Powered by a concoction of coffee, insomnia, and passion(?) I chose to forgo 48 hours of sleep and put together a portfolio from scratch.

Oh, the waiting …

After waiting nervously for a few weeks, the stars aligned and I somehow landed 9 design interviews. Spurred on with a newfound confidence, I decided to skip my classes, drop my extracurriculars, and dedicate every waking moment on interview preparations.

Here is a big part of what it takes to become good in anything:

Another thing I did that was very helpful was paying special attention to every single piece of user interface I interacted with on a daily basis. I focused on questioning their design decisions, and thinking of potential ways to improve the gaps in user experience.

Without exaggeration, I read during class (when I bothered going), while eating, on the toilet, and in bed until 2AM every night. I tried to absorb as much as humanly possible to increase my chances.

The rejection is always in the air:

Of course, I was immediately rejected from most companies once they found out I had 3 weeks of design experience.

And then more work:

I spent the next few months continuing my hell-like grind, just reading and designing even in my sleep (which I rarely got).
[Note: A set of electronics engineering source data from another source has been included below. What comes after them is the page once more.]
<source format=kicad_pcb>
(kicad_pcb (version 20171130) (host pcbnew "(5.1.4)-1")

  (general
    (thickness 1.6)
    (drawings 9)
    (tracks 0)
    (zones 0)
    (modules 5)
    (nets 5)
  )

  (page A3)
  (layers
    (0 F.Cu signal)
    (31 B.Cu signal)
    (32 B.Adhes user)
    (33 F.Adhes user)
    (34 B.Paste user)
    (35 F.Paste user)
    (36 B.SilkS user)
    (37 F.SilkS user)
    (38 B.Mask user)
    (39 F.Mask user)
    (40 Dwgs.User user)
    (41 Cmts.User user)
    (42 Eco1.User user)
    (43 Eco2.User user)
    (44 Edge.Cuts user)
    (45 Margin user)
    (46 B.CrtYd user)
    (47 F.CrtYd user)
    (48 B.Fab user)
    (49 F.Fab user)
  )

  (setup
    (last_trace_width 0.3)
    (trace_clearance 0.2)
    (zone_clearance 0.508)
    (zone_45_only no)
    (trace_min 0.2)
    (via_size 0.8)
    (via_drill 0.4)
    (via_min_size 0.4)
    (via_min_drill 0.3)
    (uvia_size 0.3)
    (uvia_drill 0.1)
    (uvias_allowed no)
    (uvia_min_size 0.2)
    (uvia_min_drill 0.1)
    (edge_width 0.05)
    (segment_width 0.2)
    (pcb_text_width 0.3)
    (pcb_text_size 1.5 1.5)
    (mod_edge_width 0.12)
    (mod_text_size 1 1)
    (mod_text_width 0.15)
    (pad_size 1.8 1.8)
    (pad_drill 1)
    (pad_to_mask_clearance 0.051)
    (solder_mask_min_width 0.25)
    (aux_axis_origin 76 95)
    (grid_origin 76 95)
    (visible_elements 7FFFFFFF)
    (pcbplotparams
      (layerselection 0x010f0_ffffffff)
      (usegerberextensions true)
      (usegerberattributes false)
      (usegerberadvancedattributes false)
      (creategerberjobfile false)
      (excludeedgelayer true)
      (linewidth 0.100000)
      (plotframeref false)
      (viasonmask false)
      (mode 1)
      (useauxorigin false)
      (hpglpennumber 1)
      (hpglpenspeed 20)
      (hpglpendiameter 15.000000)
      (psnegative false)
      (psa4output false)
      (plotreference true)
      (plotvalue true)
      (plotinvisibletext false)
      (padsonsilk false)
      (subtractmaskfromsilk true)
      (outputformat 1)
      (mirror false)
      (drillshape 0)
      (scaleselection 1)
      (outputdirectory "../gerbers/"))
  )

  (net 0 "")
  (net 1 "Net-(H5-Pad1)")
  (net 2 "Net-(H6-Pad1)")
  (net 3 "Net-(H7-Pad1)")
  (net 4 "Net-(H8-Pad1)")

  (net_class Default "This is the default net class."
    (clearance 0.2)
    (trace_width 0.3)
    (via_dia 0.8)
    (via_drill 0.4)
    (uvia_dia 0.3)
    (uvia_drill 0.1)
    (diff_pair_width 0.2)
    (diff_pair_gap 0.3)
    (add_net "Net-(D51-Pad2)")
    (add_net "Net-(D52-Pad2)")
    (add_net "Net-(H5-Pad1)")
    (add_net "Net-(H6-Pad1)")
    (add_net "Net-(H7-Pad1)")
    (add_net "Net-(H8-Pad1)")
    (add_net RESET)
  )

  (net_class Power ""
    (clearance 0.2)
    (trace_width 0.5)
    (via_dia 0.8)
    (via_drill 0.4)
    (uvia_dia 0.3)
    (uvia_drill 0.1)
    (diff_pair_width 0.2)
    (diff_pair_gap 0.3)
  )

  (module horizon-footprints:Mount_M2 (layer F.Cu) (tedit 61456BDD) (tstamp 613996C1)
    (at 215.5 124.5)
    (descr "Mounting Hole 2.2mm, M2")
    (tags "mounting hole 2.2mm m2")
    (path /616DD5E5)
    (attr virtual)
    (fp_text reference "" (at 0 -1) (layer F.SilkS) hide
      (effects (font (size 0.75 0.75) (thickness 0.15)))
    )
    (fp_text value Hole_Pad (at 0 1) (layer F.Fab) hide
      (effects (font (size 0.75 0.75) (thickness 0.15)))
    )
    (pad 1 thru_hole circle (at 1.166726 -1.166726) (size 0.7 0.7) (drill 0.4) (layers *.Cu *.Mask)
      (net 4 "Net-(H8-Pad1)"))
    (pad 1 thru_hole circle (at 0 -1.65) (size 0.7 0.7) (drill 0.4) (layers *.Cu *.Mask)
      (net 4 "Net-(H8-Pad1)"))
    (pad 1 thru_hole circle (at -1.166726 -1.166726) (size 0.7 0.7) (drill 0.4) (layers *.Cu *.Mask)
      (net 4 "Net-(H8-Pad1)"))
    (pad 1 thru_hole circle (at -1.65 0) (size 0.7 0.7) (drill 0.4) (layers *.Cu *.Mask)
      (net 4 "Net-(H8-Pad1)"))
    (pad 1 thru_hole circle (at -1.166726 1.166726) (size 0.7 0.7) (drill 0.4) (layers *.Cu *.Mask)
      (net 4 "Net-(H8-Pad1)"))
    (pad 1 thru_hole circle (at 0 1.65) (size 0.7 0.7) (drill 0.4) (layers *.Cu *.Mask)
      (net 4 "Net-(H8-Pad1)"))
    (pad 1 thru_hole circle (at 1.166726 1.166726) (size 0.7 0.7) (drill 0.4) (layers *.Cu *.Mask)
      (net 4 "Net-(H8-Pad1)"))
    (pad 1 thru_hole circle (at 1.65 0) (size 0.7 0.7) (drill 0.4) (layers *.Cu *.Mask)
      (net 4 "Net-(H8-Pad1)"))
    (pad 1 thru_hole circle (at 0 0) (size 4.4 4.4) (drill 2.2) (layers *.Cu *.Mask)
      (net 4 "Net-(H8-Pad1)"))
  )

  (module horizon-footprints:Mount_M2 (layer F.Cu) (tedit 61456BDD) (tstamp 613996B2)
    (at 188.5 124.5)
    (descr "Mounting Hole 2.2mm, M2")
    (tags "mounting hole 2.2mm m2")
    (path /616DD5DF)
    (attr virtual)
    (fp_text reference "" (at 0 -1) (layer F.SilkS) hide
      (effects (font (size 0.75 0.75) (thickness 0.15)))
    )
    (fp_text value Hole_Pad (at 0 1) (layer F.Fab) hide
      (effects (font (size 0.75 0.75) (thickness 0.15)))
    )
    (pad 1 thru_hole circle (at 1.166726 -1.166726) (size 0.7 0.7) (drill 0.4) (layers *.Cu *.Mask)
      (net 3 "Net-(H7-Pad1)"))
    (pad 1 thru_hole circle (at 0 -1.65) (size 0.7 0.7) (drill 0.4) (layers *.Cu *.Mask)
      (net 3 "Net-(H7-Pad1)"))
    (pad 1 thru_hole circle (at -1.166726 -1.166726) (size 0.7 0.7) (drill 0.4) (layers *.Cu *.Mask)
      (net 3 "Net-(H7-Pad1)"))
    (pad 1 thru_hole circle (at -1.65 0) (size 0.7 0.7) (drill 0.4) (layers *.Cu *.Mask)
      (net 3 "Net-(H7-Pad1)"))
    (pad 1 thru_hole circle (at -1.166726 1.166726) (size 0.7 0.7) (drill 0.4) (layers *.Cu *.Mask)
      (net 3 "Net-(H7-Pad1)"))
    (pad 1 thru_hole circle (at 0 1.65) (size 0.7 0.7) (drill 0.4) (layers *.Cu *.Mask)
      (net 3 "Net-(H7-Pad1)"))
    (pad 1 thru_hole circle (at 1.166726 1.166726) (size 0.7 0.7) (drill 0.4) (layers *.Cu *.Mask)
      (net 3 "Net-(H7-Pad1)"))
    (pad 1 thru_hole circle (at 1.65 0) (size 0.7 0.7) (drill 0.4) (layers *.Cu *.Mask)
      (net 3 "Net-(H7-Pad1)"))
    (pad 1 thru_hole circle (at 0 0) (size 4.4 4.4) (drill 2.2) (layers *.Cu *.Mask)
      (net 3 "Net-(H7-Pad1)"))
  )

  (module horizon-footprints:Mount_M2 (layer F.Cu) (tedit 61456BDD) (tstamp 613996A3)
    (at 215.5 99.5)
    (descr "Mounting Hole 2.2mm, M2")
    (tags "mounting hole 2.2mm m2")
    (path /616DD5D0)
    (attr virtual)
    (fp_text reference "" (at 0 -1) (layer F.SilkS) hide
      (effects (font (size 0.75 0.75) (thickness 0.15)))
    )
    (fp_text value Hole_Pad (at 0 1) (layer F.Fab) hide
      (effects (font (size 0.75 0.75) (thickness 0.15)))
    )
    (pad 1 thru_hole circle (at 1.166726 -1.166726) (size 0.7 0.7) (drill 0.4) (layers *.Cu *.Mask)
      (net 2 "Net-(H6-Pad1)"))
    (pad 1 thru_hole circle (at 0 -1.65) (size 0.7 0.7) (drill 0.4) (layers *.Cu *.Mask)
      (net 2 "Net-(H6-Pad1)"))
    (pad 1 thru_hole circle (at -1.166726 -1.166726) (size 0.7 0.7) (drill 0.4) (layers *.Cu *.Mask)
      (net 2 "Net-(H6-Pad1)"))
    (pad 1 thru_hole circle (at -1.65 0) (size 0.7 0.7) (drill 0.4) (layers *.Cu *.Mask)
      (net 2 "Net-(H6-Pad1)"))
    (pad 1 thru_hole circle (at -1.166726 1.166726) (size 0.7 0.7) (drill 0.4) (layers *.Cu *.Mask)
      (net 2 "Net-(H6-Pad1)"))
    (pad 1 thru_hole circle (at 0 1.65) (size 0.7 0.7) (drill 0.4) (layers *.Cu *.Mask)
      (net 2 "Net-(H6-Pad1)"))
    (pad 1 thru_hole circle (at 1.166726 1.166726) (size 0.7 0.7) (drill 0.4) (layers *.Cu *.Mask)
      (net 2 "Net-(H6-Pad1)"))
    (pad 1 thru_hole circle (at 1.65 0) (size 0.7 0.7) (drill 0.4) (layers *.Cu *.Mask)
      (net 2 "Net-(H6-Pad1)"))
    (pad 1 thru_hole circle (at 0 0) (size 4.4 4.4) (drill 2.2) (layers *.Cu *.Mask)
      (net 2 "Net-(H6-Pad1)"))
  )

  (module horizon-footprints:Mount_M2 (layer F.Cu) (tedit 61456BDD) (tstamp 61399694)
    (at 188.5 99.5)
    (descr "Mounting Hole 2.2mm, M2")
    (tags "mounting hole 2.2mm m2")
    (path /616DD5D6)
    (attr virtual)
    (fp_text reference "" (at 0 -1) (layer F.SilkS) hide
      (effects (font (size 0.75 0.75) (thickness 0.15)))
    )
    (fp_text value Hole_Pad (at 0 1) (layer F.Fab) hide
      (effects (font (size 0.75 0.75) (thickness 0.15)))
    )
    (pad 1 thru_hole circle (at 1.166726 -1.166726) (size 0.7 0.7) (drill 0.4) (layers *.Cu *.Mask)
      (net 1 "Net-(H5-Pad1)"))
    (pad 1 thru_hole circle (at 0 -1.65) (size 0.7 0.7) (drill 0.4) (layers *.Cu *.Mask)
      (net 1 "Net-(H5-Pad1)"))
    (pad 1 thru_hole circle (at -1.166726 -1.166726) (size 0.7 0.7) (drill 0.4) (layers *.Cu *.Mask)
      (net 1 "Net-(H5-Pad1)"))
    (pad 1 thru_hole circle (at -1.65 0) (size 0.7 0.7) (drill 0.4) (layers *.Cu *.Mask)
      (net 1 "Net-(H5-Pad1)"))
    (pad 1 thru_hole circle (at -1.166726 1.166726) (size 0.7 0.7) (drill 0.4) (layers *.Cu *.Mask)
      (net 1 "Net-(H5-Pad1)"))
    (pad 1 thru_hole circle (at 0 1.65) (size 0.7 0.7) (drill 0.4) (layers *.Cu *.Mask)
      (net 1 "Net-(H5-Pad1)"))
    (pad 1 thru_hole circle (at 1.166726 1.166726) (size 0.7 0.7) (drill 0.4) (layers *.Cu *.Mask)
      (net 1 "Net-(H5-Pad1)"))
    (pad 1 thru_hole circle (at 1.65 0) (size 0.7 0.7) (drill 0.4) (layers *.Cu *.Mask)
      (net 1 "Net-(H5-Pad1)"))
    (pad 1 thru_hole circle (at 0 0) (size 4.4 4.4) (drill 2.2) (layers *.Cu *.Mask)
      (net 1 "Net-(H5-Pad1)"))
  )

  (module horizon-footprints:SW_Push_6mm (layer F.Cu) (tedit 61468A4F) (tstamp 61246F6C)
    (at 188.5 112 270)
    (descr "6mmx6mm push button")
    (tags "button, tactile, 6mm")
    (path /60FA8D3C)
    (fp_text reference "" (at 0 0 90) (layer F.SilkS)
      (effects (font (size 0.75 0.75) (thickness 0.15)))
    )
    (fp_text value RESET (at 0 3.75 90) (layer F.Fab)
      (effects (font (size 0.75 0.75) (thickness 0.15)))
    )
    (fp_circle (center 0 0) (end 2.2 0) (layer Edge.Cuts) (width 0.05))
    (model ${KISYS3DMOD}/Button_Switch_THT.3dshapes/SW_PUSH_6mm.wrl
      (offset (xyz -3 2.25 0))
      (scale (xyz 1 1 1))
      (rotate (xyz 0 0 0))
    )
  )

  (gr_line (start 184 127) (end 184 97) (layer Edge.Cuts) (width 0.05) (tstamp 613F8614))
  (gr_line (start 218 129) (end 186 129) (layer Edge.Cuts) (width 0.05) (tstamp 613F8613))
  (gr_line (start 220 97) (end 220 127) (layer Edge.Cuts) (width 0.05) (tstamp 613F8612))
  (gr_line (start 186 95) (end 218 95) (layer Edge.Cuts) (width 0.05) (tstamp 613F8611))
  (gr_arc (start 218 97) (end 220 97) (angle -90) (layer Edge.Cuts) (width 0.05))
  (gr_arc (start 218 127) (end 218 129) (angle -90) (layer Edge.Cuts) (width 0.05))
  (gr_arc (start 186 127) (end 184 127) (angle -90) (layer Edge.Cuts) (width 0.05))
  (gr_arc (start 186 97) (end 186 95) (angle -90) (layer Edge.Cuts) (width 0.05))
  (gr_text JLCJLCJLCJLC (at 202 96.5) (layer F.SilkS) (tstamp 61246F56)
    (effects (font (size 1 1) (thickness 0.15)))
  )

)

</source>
By then you’d usually figure out what passion is and where it is coming from:

I lived my entire life without understanding what it meant to be passionate. I had always assumed that passion was some inherently magical fuel that successful people were just born with.

[…]

After being immersed in design for a little while, I found out that I had been wrong all this time. Passion must be discovered. Passion is when you give up sleep, skip meals, and ignore your friends — just to fit a few more design hours into the day.

There were more nights than I could count, where I’d think of an idea, open up Sketch, and then within a blink of an eye hear my 8:00AM alarm ringing.

If you have passion for something, here’s how your schedule will probably look for the first few months or years:

I gave myself a pretty harsh schedule to adhere to. This is not sustainable nor healthy. Do not do this:

  • Read 10 articles a day
  • Create at least 1 new user interface screen a day
  • Go to 1 hackathon every weekend
  • Work at least 10 hours each day
  • Take on every possible design opportunity available

This reminds me a lot of the time I was learning programming and system administration. This still happens today, but mostly on a month basis, not daily.

Then there was more rejection:

My interview process was not smooth sailing. Out of the 100 applications I sent out, I was met with almost all rejections. One thing I did that helped motivate me was print out all the rejections I got and nail them to a wall as a reminder to work harder.

And then, with more work and a bit of luck, things are starting to turn your way:

Eventually — after several interviews every week — I got an offer from a top tier Toronto startup for 85k base salary + stock options.

I was ecstatic. It was like a mountain had been lifted off my shoulders.

A quick summary:

The moral of this story is, try and go above and beyond intern-level tasks. Take an important role in high profile projects during your internships. And have at least one solid offer in your back pocket before discussing transitioning to a full time role.

If you’re just transitioning into design or any other field don’t have the mentality that “this is pretty good for the “x” amount of time I spent learning,” instead you should be comparing yourself to the top people in your field around your age.

I’ve done something very similar myself.  I saw other people do that too.  But I wish more people had passion for what they are doing in life.  The world would be a better place.